Within the entries below, find the portion that opens with the line containing "933 414 2.23" and closes with the line containing "384 113 19.69". Retype that portion exactly and only.

Records for the exercise
%%

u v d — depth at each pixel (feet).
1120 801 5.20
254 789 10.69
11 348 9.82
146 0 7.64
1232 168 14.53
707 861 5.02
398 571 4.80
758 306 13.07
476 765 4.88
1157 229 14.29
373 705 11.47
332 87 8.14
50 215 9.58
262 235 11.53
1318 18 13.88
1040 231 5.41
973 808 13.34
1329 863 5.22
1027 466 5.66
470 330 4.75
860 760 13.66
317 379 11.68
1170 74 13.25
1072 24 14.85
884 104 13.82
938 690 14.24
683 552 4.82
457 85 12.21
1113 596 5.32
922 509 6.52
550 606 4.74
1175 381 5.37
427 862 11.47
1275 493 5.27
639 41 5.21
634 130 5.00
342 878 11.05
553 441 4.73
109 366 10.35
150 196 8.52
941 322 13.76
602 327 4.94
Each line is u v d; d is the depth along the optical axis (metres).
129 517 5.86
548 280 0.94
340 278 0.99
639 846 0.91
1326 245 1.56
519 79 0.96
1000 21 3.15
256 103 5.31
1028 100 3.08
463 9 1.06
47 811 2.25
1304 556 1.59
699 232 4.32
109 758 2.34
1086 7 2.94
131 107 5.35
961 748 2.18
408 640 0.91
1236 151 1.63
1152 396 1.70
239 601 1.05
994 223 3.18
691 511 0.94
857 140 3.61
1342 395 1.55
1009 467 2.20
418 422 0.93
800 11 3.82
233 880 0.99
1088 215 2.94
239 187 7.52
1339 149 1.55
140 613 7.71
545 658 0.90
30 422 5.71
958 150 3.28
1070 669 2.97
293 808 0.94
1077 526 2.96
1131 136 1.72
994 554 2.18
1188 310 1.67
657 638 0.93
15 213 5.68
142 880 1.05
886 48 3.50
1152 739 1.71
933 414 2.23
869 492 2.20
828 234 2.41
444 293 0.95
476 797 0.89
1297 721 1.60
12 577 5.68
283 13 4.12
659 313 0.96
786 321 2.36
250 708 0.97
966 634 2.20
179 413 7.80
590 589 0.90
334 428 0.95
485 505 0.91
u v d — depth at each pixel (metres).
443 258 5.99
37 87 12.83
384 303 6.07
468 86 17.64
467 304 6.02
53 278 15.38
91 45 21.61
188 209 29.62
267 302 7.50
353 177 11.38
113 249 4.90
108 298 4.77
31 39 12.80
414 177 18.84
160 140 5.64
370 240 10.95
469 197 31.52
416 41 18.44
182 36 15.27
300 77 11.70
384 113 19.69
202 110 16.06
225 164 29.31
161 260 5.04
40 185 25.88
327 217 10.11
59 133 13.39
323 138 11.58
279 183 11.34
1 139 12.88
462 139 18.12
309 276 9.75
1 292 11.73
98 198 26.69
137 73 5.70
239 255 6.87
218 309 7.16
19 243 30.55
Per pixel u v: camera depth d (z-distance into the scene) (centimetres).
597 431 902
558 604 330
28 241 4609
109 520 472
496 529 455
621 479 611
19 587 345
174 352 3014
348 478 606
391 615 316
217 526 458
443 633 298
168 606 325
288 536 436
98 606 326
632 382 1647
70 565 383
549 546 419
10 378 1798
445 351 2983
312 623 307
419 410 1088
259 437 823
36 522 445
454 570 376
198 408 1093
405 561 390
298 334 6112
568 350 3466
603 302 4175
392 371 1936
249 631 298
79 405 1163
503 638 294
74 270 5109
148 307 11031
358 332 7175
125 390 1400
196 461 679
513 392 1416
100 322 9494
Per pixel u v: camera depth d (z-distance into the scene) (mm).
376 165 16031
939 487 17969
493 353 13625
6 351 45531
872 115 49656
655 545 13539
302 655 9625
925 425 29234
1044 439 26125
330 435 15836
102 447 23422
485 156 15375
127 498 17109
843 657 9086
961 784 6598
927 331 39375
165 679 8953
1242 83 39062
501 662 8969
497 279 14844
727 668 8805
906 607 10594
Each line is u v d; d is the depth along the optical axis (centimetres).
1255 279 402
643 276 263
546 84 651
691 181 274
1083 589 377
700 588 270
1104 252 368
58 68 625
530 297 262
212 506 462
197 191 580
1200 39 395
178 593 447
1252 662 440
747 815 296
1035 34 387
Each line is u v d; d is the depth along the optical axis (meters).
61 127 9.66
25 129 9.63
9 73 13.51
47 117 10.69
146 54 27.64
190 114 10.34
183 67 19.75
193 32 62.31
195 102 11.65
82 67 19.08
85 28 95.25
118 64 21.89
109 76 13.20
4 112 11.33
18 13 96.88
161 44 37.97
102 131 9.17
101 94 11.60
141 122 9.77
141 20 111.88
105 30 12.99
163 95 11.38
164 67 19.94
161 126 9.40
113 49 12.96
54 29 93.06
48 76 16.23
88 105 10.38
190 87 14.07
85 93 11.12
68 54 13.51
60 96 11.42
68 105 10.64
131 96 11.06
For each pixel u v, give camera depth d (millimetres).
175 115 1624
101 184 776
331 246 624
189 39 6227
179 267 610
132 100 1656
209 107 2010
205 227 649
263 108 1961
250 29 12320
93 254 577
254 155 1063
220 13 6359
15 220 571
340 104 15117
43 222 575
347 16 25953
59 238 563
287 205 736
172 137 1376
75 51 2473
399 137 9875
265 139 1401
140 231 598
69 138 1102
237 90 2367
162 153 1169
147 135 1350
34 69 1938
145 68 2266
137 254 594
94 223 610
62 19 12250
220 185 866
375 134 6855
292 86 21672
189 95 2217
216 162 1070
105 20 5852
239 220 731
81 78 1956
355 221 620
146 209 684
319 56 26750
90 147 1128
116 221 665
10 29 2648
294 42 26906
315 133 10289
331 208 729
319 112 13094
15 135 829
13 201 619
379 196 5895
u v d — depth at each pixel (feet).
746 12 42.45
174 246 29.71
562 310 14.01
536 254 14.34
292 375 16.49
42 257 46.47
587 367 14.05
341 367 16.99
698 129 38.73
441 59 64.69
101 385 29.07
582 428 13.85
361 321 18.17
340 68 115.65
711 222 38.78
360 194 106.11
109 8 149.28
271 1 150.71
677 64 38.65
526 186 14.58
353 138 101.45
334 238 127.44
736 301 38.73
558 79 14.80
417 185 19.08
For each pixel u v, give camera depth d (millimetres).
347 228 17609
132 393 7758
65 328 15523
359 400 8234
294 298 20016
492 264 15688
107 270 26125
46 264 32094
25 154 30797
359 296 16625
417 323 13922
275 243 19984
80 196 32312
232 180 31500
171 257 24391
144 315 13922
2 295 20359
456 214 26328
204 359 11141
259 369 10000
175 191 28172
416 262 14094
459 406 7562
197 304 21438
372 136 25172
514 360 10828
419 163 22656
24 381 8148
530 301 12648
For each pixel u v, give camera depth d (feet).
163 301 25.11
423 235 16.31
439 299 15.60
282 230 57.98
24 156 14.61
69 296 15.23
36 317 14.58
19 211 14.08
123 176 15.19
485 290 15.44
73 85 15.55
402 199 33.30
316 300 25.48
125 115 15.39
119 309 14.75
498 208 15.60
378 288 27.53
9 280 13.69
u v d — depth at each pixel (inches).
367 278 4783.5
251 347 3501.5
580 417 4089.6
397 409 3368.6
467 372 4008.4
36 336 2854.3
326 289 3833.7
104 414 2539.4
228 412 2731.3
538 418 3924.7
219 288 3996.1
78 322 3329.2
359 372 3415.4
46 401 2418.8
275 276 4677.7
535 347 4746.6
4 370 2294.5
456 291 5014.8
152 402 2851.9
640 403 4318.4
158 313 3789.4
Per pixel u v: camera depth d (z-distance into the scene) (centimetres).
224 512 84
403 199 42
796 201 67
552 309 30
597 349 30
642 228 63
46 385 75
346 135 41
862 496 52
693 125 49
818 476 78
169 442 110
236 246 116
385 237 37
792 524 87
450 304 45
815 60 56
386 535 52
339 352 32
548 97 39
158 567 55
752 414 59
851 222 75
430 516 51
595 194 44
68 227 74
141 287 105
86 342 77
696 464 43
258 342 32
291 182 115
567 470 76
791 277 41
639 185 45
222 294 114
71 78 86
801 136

%%

Answer for this exercise
933 414 2.23
869 492 2.20
828 234 2.41
444 293 0.95
476 797 0.89
1297 721 1.60
12 577 5.68
283 13 4.12
659 313 0.96
786 321 2.36
250 708 0.97
966 634 2.20
179 413 7.80
590 589 0.90
334 428 0.95
485 505 0.91
u v d — depth at each pixel (metres).
443 258 5.99
37 87 12.83
384 303 6.07
468 86 17.64
467 304 6.02
53 278 15.38
91 45 21.61
188 209 29.62
267 302 7.50
353 177 11.38
113 249 4.90
108 298 4.77
31 39 12.80
414 177 18.84
160 140 5.64
370 240 10.95
469 197 31.52
416 41 18.44
182 36 15.27
300 77 11.70
384 113 19.69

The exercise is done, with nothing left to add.